--- Data records ---

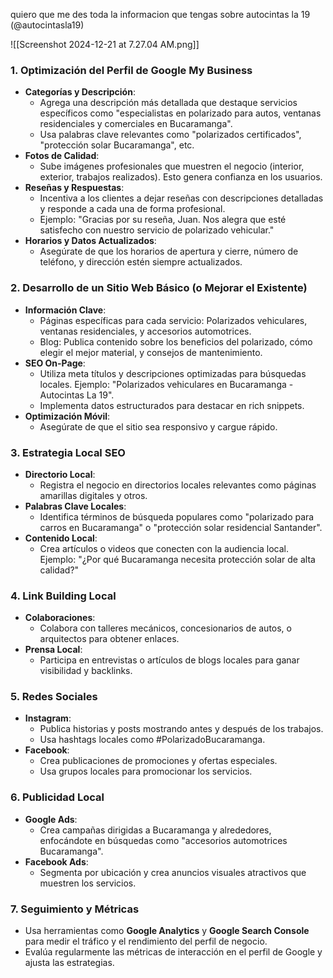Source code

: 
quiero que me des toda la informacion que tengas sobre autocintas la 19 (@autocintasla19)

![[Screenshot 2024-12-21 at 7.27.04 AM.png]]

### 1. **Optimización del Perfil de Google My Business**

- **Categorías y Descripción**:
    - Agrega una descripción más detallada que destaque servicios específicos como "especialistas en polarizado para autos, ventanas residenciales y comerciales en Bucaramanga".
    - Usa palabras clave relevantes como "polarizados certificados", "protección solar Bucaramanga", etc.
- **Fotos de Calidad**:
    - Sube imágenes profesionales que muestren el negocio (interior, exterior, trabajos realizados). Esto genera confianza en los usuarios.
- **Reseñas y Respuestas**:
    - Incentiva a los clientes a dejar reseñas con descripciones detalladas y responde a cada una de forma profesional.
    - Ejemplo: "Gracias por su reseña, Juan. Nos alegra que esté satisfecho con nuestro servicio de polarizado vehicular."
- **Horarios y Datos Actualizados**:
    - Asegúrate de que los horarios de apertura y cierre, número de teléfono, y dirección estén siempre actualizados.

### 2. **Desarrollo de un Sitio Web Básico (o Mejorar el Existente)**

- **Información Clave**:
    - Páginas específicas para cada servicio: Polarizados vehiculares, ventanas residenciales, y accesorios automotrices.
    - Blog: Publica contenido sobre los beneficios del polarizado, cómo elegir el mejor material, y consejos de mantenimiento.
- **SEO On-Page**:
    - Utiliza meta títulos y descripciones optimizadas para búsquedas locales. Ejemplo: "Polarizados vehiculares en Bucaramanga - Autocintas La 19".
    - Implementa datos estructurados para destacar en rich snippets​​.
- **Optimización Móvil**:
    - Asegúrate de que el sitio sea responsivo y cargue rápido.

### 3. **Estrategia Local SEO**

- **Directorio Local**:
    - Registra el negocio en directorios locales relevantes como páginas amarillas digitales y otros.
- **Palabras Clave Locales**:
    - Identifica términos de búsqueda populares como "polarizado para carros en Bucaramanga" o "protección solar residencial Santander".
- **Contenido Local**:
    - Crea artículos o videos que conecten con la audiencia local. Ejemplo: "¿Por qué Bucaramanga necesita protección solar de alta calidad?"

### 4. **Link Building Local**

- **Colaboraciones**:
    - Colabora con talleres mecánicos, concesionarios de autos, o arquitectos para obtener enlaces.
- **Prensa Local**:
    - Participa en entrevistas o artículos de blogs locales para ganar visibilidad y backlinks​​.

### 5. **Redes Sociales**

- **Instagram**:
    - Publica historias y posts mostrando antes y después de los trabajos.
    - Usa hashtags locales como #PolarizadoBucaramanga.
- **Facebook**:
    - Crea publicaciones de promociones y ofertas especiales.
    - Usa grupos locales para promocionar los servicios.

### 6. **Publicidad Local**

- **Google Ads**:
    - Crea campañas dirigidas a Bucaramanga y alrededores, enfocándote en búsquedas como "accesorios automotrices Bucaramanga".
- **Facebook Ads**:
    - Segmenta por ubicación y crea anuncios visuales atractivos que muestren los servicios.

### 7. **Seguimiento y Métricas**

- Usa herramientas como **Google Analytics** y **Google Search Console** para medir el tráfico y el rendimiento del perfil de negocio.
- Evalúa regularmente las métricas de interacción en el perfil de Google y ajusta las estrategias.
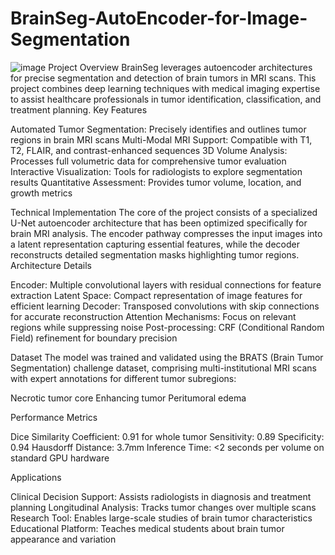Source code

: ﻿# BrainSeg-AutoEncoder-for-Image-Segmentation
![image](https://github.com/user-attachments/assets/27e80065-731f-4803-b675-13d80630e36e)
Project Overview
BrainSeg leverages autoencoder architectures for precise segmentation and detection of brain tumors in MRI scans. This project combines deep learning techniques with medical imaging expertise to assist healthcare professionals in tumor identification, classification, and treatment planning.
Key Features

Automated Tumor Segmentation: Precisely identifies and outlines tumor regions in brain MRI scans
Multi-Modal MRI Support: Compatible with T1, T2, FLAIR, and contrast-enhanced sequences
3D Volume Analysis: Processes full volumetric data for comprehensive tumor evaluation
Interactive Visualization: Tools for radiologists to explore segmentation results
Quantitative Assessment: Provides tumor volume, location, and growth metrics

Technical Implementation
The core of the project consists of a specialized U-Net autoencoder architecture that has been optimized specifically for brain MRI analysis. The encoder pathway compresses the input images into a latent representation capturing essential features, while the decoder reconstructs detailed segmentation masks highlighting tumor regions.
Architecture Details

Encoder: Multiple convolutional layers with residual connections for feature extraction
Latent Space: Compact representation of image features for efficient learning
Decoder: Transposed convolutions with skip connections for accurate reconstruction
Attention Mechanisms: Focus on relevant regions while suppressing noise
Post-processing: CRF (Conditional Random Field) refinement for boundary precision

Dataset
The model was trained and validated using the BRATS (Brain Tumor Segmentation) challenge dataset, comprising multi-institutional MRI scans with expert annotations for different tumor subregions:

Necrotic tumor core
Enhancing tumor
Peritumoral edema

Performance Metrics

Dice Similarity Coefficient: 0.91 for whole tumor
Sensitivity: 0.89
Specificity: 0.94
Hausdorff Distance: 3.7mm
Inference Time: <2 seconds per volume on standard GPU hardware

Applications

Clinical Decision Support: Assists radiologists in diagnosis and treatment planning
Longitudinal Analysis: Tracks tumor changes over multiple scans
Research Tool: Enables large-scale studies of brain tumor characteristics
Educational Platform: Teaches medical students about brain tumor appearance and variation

--

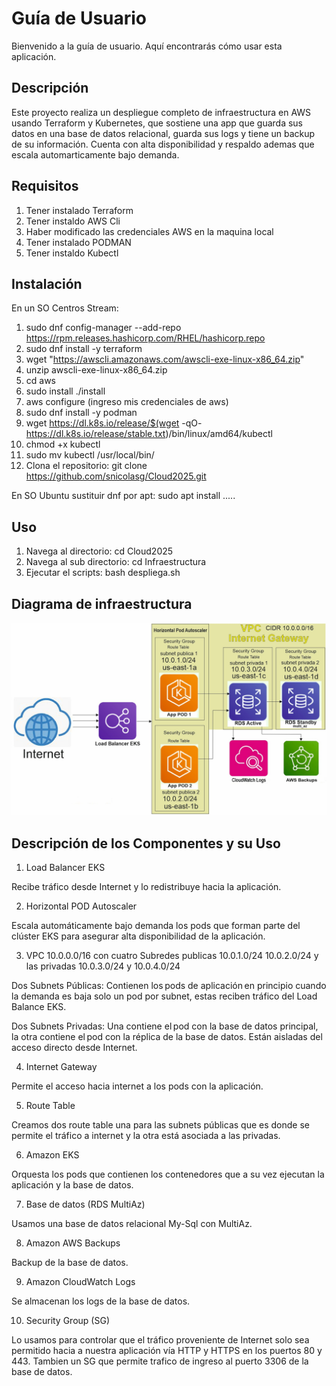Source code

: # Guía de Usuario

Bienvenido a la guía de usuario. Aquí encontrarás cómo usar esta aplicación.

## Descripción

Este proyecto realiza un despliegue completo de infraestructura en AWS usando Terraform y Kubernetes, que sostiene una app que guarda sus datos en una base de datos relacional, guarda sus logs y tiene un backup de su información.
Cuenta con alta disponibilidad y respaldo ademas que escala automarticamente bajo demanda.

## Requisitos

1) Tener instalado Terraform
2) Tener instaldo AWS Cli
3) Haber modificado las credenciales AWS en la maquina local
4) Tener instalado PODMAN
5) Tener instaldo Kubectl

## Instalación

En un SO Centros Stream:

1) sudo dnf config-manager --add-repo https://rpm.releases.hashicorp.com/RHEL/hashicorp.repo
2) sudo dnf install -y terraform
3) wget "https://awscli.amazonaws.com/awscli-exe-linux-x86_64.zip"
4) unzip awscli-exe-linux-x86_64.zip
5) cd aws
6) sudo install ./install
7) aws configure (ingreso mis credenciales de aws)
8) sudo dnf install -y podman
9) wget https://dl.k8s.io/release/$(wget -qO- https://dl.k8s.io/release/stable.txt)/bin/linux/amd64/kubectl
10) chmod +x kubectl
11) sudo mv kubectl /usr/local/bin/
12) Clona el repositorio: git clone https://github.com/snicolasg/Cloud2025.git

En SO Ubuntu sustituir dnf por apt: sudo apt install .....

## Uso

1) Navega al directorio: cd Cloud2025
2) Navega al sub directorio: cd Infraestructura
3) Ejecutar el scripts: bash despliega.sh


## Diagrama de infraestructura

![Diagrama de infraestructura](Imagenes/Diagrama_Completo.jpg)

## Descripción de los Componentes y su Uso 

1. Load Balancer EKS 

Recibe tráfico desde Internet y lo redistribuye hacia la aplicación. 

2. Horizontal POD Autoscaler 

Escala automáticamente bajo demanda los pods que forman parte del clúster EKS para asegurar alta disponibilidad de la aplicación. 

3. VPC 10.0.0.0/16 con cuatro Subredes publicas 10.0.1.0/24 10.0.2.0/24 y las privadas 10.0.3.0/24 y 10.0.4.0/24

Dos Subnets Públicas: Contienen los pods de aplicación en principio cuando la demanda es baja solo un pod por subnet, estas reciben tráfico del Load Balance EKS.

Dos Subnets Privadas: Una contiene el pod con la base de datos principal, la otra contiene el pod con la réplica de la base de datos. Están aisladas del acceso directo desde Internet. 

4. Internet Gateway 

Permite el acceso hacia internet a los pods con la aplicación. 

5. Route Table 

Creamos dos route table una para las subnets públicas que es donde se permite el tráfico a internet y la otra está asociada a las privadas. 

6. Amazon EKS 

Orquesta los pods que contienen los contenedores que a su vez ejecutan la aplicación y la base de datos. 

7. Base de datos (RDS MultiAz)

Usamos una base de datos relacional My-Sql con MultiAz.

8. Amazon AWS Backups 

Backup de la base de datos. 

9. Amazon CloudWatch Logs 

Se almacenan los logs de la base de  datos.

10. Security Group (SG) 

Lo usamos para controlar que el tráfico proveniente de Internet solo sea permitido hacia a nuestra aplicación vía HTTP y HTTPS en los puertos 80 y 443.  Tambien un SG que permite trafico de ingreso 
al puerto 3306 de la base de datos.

--- Problem ---
From the data above, copy every line where "automotrices" appears.

--- Answer box ---
    - Páginas específicas para cada servicio: Polarizados vehiculares, ventanas residenciales, y accesorios automotrices.
    - Crea campañas dirigidas a Bucaramanga y alrededores, enfocándote en búsquedas como "accesorios automotrices Bucaramanga".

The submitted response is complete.